Does It Make Sense to Hold Strategic Bond Funds in Your Portfolio? – Morningstar
× Over the past five years, flexible bond portfolios have generally exchanged interest-rate risk for some other type of risk, whether high-yield corporate, emerging-markets debt, structured credit, or currency risk.
× High correlations to credit-sensitive sectors and equity markets reduce the appeal of funds in this sector. They belie the difficulty in successfully capitalizing on the freedom of unconstrained strategies to source alpha and simultaneously avoid market sell-offs.

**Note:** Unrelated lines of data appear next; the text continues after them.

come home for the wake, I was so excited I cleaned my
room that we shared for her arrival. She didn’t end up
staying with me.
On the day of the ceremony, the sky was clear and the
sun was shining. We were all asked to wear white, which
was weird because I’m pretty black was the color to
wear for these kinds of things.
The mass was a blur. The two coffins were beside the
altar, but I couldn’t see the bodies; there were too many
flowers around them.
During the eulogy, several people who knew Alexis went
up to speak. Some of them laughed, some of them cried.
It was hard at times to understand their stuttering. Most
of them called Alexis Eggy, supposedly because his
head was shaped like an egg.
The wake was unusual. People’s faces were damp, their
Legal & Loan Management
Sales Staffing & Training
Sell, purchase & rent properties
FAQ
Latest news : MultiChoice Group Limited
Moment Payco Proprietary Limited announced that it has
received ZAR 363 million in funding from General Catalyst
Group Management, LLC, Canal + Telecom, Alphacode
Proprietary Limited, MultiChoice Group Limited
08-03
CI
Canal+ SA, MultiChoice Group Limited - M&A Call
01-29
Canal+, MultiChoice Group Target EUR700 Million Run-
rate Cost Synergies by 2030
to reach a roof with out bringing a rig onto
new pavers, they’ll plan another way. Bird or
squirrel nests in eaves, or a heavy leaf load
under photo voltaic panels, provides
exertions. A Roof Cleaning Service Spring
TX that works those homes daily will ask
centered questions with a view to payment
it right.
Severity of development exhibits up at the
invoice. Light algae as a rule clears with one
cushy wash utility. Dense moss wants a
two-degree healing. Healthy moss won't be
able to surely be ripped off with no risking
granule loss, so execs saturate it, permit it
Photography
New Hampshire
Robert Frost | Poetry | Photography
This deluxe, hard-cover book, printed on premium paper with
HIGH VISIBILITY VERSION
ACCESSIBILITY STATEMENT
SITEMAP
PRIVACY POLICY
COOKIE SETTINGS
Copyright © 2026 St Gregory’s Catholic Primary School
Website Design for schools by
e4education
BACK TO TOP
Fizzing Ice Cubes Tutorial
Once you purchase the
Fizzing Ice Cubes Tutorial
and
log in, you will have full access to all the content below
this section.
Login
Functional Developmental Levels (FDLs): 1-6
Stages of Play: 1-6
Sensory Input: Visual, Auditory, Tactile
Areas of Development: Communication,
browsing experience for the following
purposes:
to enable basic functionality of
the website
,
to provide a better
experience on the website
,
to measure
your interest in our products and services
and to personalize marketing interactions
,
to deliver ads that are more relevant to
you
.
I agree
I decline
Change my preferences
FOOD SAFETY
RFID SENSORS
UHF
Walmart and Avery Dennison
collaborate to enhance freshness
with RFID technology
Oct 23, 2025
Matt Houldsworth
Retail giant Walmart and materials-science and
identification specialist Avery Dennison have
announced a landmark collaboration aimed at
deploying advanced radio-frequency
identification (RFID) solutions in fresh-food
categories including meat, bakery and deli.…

× Flexible bond funds face a number of challenges, not least of which is the higher expense hurdles they continue to face in a low-yielding global bond market.
× Flexible bond funds are generally a poor substitute for conventional bond funds—which otherwise consistently carry marketlike levels of duration—as a ballast to counter equity-market turbulence. Sensitivity to the government-bond market embedded in conventional bond funds can often provide the single most-effective portfolio ballast when market shocks lead to extreme correlations among other bond and equity market sectors.
× Flexible bond strategies don’t all fit the same mould. They also require a high degree of confidence in a manager’s skill. A deeper dive is necessary to understand the different types of risks each fund takes in pursuing inherently challenging return objectives.